▶ EXERCISE DIRECTIONS
Select the lines below containing the word "Bombeiros".

Page-level text extractions
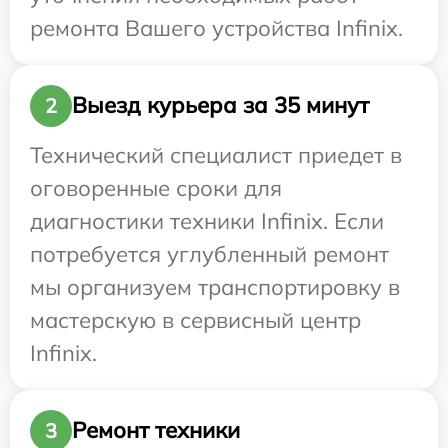
ремонта Вашего устройства Infinix.
Выезд курьера за 35 минут
2
Технический специалист приедет в
оговоренные сроки для
диагностики техники Infinix. Если
потребуется углубленный ремонт
мы организуем транспортировку в
мастерскую в сервисный центр
Infinix.
Ремонт техники
3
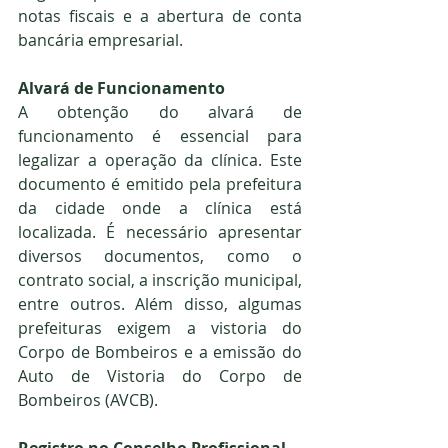
notas fiscais e a abertura de conta 
bancária empresarial.
Alvará de Funcionamento
A obtenção do alvará de 
funcionamento é essencial para 
legalizar a operação da clínica. Este 
documento é emitido pela prefeitura 
da cidade onde a clínica está 
localizada. É necessário apresentar 
diversos documentos, como o 
contrato social, a inscrição municipal, 
entre outros. Além disso, algumas 
prefeituras exigem a vistoria do 
Corpo de Bombeiros e a emissão do 
Auto de Vistoria do Corpo de 
Bombeiros (AVCB).
Registro no Conselho Profissional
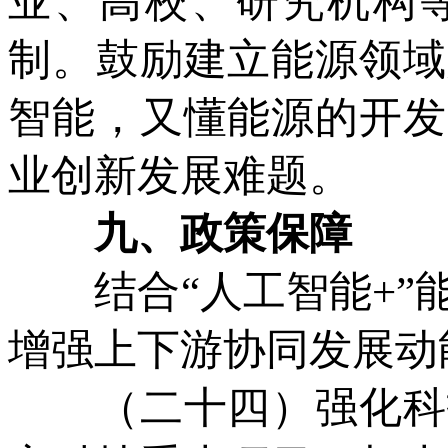
业、高校、研究机构
制。鼓励建立能源领域
智能，又懂能源的开发
业创新发展难题。
九、政策保障
结合“人工智能+”能
增强上下游协同发展动
（二十四）强化科技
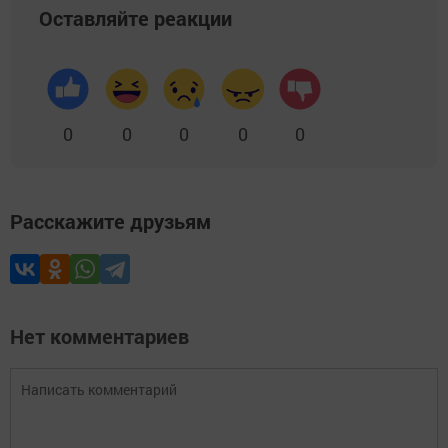
Оставляйте реакции
0
0
0
0
0
Расскажите друзьям
Нет комментариев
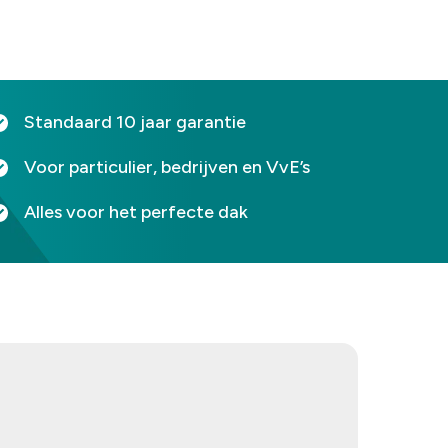
⁠Standaard 10 jaar garantie
Voor particulier, bedrijven en VvE’s
Alles voor het perfecte dak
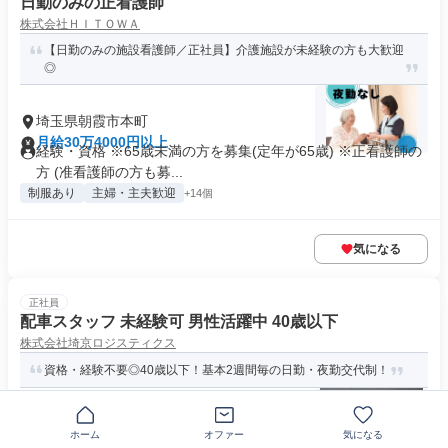
日勤のみの正看護師
株式会社ＨＩＴＯＷＡ
【日勤のみの施設看護師／正社員】介護施設が未経験の方も大歓迎
◎
埼玉県朝霞市本町
月給30万4000円以上
経験・資格 ※65歳未満の方を募集(定年が65歳) ※正看護師の
方 (准看護師の方も募...
制服あり
主婦・主夫歓迎
+14個
気になる
正社員
配車スタッフ 未経験可 男性活躍中 40歳以下
株式会社埼京ロジスティクス
資格・経験不要◎40歳以下！基本2週間毎の日勤・夜勤交代制！
〒351-0002埼玉県朝霞市
ホーム
オファー
気になる
月給41万2000円～45万円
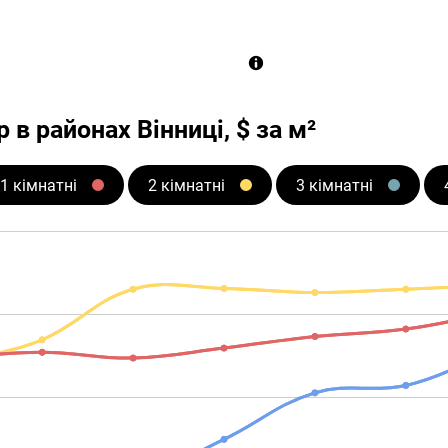
 в районах Вінниці, $ за м²
1 кімнатні
2 кімнатні
3 кімнатні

▶ TASK SOLUTION
Corpo de Bombeiros e a emissão do 
Bombeiros (AVCB).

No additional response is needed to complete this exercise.